Right-hander Ross Ohlendorf relieved struggling starter Dan Haren on Saturday, putting together a good performance to help keep the Rockies off the board for most of his outing.
Ohlendorf, who had not pitched since June 12, tossed 4 2/3 innings, allowing four hits and one run on a solo shot by Rockies Nolan Arenado. He struck out four and walked none on 77 pitches.
The Rockies went on to beat the Nationals 7-1, but Ohlendorf certainly did well for himself. He also keeps his name at the top of the list if the Nationals decide to move away from Haren and use Ohlendorf as more than just a spot starter.
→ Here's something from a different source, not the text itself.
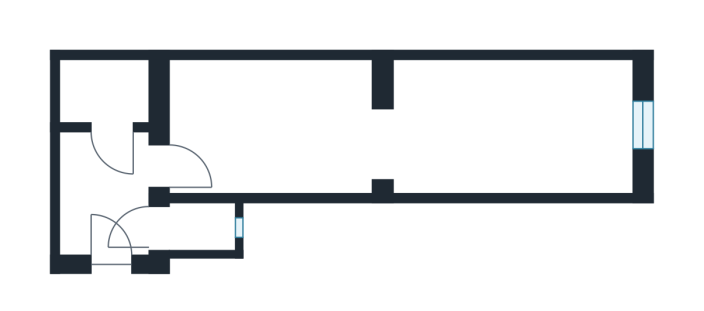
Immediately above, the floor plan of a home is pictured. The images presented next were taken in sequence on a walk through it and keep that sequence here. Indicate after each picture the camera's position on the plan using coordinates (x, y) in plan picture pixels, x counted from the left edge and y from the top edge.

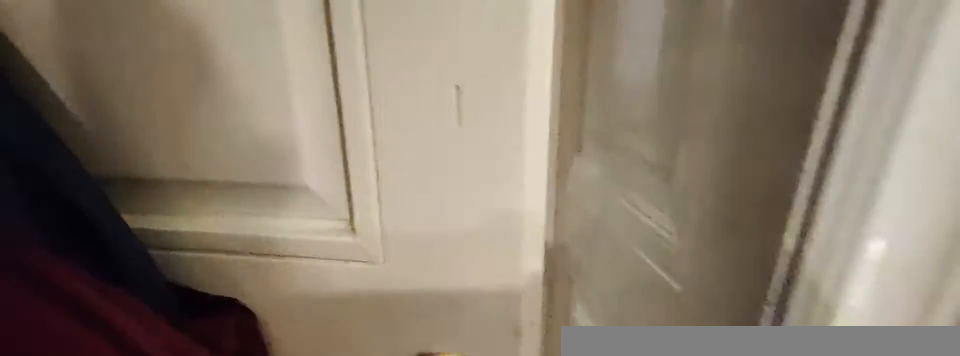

He said not pitching in 10 days did not adversely affect his stuff, and he actually felt stronger at the beginning of his outing, which helped him through those early innings.
"Since I have gone down to the bullpen, I have just tried to get myself ready early in the game," Ohlendorf said. "I got to warm up a couple times in other games, two of them in Philly. It helps just to get a feel again for what it takes to get loose out of the bullpen."
First baseman Adam LaRoche remembers what Ohlendorf can do from their time together with the Pirates in 2008 and 2009, and he sees that same stuff now in D.C.
"He is good," LaRoche said. "Another guy I have played with for a while. He didn't always have that windup. He can still pump it up there to 94 mph and 95 mph at times. He is just pounding the zone. Guys get in there and see that first, quick strike and they look up and it is 1-2 in the at-bat and he is in control. It was good to see."
Ohlendorf was even able to get his fastball to 96 mph, which is something he had not been able to do last season. He said he can hit that velocity now because of the strength he feels in his arm.
"My arm feels really good now, and it didn't the last couple of years," Ohlendorf said. "I was getting over an injury still. I feel like I have figured out how to take care of it this year and that really helps. And also I was really fresh. I felt like in that first inning I got by with stuff, throwing hard. And then as the game progressed my command got a lot better."
Ohlendorf mixed his fastball in with his slider and changeup. Accustomed to being a starter, Ohlendorf arrived in the fourth and struck out a pair of hitters, sandwiched around a base hit.
"That is the first time I have come in with guys on base in a long time, so I definitely had a lot of adrenaline," he said.
Ohlendorf said he adapted to what he felt were his stronger pitches as the outing went on, limiting his slider when he couldn't hit his spots with it early.
"Today, I didn't feel like my slider was as good," Ohlendorf said. "I felt my changeup and four-seamer were really good. The second time through, I pitched off of command quite a bit. I also got pop-ups on my four-seamer. (Anthony) Rendon made that nice play to get the double play on the pitcher, which helped."
And when the bases were empty, the hometown fans were treated to Ohlendorf's old-school windup, which LaRoche said can cause hitters problems.
"It can a little bit," LaRoche said. "Anytime guys do something unconventional, it takes a little getting used to."